DAST: Difficulty-Aware Self-Training on Large Language Models
Boyang Xue, Qi Zhu, Hongru Wang, Rui Wang, Sheng Wang, Hongling Xu, Fei Mi, Yasheng Wang, Lifeng Shang, Qun Liu, Kam-Fai Wong
TL;DR
DAST tackles under-sampling of difficult queries in LLM self-training by introducing a difficulty-aware loop that estimates query difficulty $d_i$, augments training data accordingly, and refines the model via SFT and DPO. It uses a sampling-based estimation with an initial policy $\mathcal{M}_0$ and a difficulty partition across levels $E$, $M$, $H$, and $U$, along with data proportion control and difficulty-matched prompting to adjust response lengths. Empirical results on GSM8K, MATH, TAL-SCQ, College, and TheoremQA show improved math reasoning and generalization, particularly on out-of-domain tasks, with DAST-S and DAST-D outperforming baselines. The findings highlight the importance of explicitly incorporating task difficulty into self-training to achieve data-efficient gains in large language models.
Abstract
Present Large Language Models (LLM) self-training methods always under-sample on challenging queries, leading to inadequate learning on difficult problems which limits LLMs' ability.

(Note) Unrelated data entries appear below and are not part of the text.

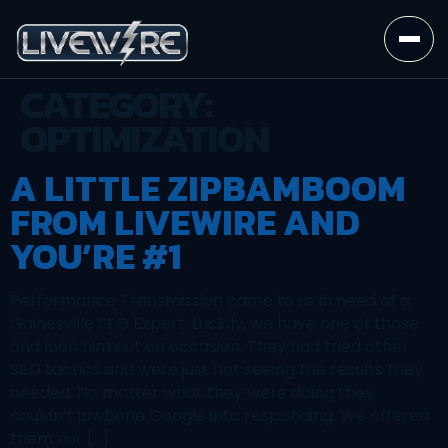
CATEGORY:
OPTIMIZATION
A LITTLE ZIPBAMBOOM
FROM LIVEWIRE AND
YOU’RE #1
Performance Transmission came to us in need of a
Gainesville SEO Expert. Luckily, we have one of those
and loan him out on occasion. They had tried other
SEO tactics and were just not seeing the results they
needed. No matter what they were doing they
couldn’t jawbone Google into responding. We offered
them our […]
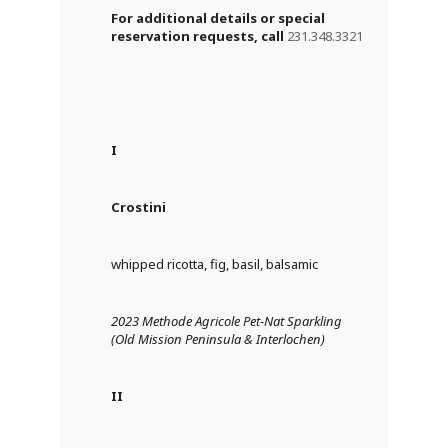
For additional details or special
reservation requests, call
231.348.3321
I
Crostini
whipped ricotta, fig, basil, balsamic
2023 Methode Agricole Pet-Nat Sparkling
(Old Mission Peninsula & Interlochen)
II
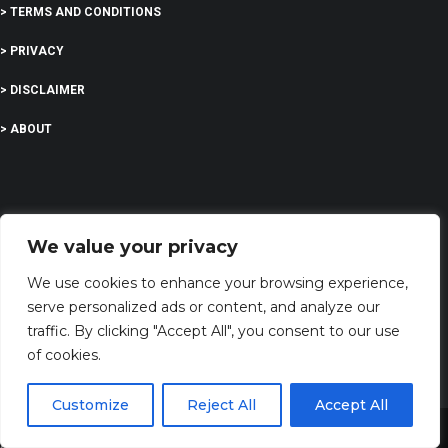
> TERMS AND CONDITIONS
> PRIVACY
> DISCLAIMER
> ABOUT
EDUCATION
We value your privacy
We use cookies to enhance your browsing experience,
COMPANY
serve personalized ads or content, and analyze our
traffic. By clicking "Accept All", you consent to our use
G-Company LTD
of cookies.
Company Number: 13529589
Customize
Reject All
Accept All
biblesversess@gmail.com
Share This
Address: 71-75 Shelton Street, Covent Garden,London, WC2H 9JQ, UNITED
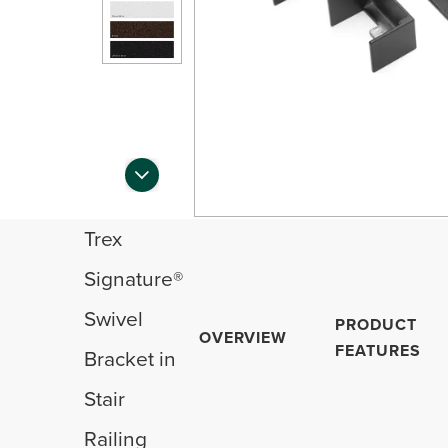
Trex
Signature®
Swivel
PRODUCT
OVERVIEW
FEATURES
Bracket in
Stair
Railing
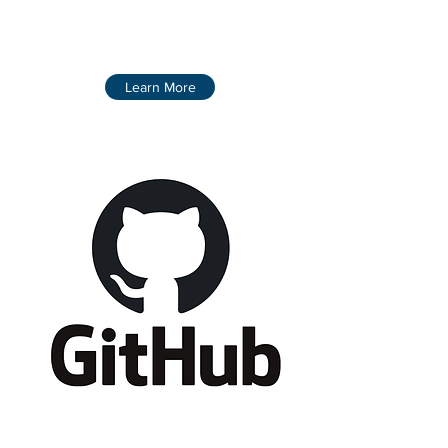
Learn More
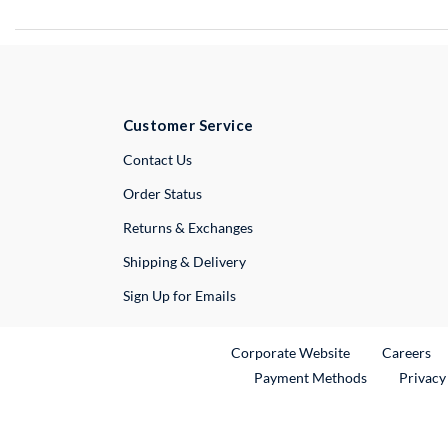
Customer Service
External Link
Contact Us
Order Status
Returns & Exchanges
Shipping & Delivery
Sign Up for Emails
External Link
Ex
Corporate Website
Careers
Payment Methods
Privacy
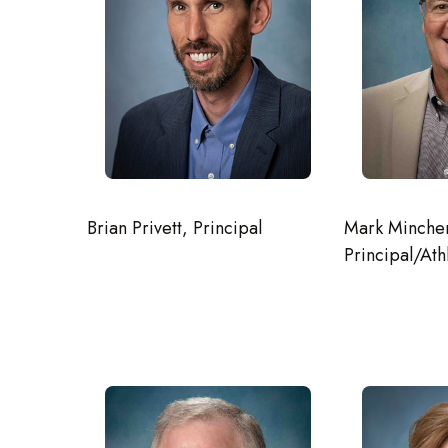
Mark Mincher
Brian Privett, Principal
Principal/Ath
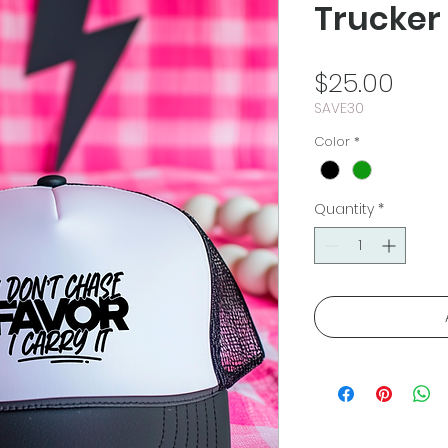
Trucker
Pric
$25.00
SAVE30
Color
*
Quantity
*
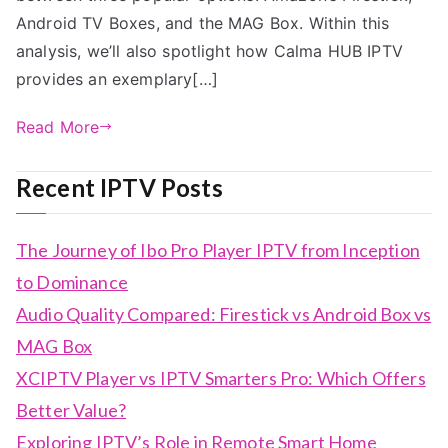
Android TV Boxes, and the MAG Box. Within this
analysis, we’ll also spotlight how Calma HUB IPTV
provides an exemplary[…]
Read More
Recent IPTV Posts
The Journey of Ibo Pro Player IPTV from Inception
to Dominance
Audio Quality Compared: Firestick vs Android Box vs
MAG Box
XCIPTV Player vs IPTV Smarters Pro: Which Offers
Better Value?
Exploring IPTV’s Role in Remote Smart Home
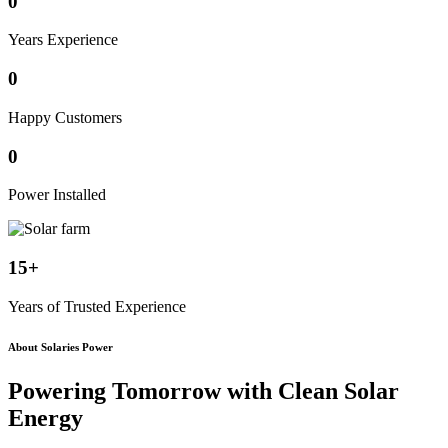
0
Years Experience
0
Happy Customers
0
Power Installed
15+
Years of Trusted Experience
About Solaries Power
Powering Tomorrow with
Clean Solar
Energy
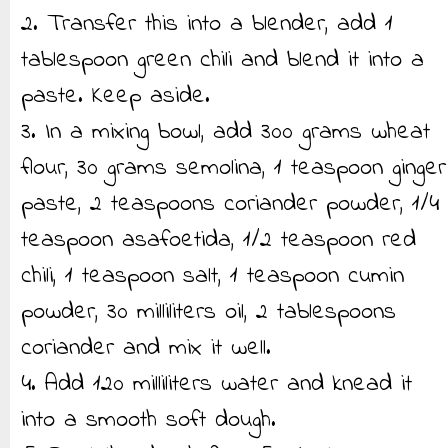
2. Transfer this into a blender, add 1
tablespoon green chili and blend it into a
paste. Keep aside.
3. In a mixing bowl, add 300 grams wheat
flour, 30 grams semolina, 1 teaspoon ginger
paste, 2 teaspoons coriander powder, 1/4
teaspoon asafoetida, 1/2 teaspoon red
chili, 1 teaspoon salt, 1 teaspoon cumin
powder, 30 milliliters oil, 2 tablespoons
coriander and mix it well.
4. Add 120 milliliters water and knead it
into a smooth soft dough.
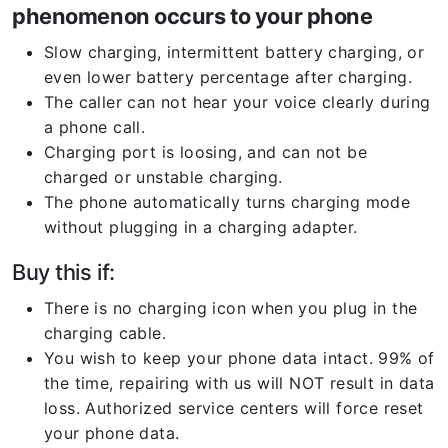
phenomenon occurs to your phone
Slow charging, intermittent battery charging, or
even lower battery percentage after charging.
The caller can not hear your voice clearly during
a phone call.
Charging port is loosing, and can not be
charged or unstable charging.
The phone automatically turns charging mode
without plugging in a charging adapter.
Buy this if:
There is no charging icon when you plug in the
charging cable.
You wish to keep your phone data intact. 99% of
the time, repairing with us will NOT result in data
loss. Authorized service centers will force reset
your phone data.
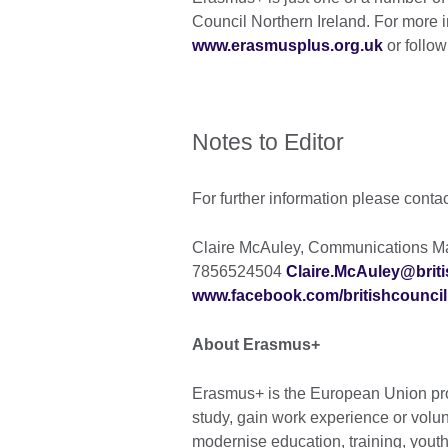
Council Northern Ireland. For more i
www.erasmusplus.org.uk
or follow
Notes to Editor
For further information please conta
Claire McAuley, Communications Man
7856524504
Claire.McAuley@briti
www.facebook.com/britishcouncil
About Erasmus+
Erasmus+ is the European Union pro
study, gain work experience or volu
modernise education, training, yout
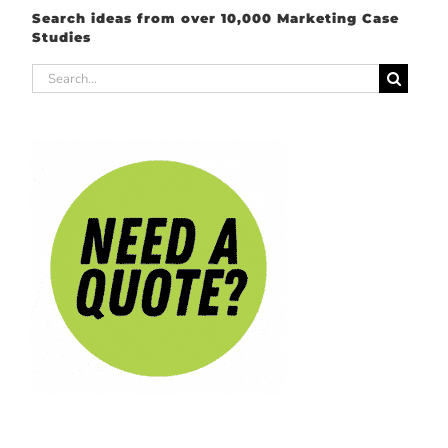
Search ideas from over 10,000 Marketing Case
Studies
Search
for:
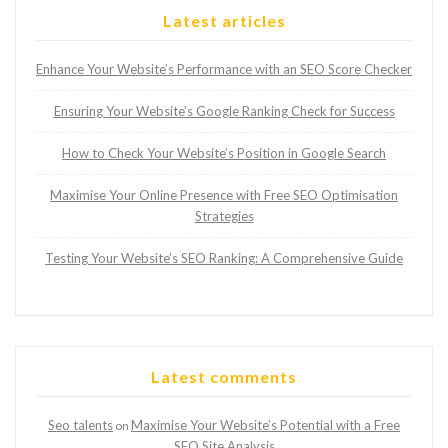
Latest articles
Enhance Your Website’s Performance with an SEO Score Checker
Ensuring Your Website’s Google Ranking Check for Success
How to Check Your Website’s Position in Google Search
Maximise Your Online Presence with Free SEO Optimisation
Strategies
Testing Your Website’s SEO Ranking: A Comprehensive Guide
Latest comments
Seo talents
Maximise Your Website’s Potential with a Free
on
SEO Site Analysis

Therefore, this work proposes a difficulty-aware self-training (DAST) framework that focuses on improving both the quantity and quality of self-generated responses on challenging queries during self-training. DAST is specified in three components: 1) sampling-based difficulty level estimation, 2) difficulty-aware data augmentation, and 3) the self-training algorithm using SFT and DPO respectively. Experiments on mathematical tasks demonstrate the effectiveness and generalization of DAST, highlighting the critical role of difficulty-aware strategies in advancing LLM self-training.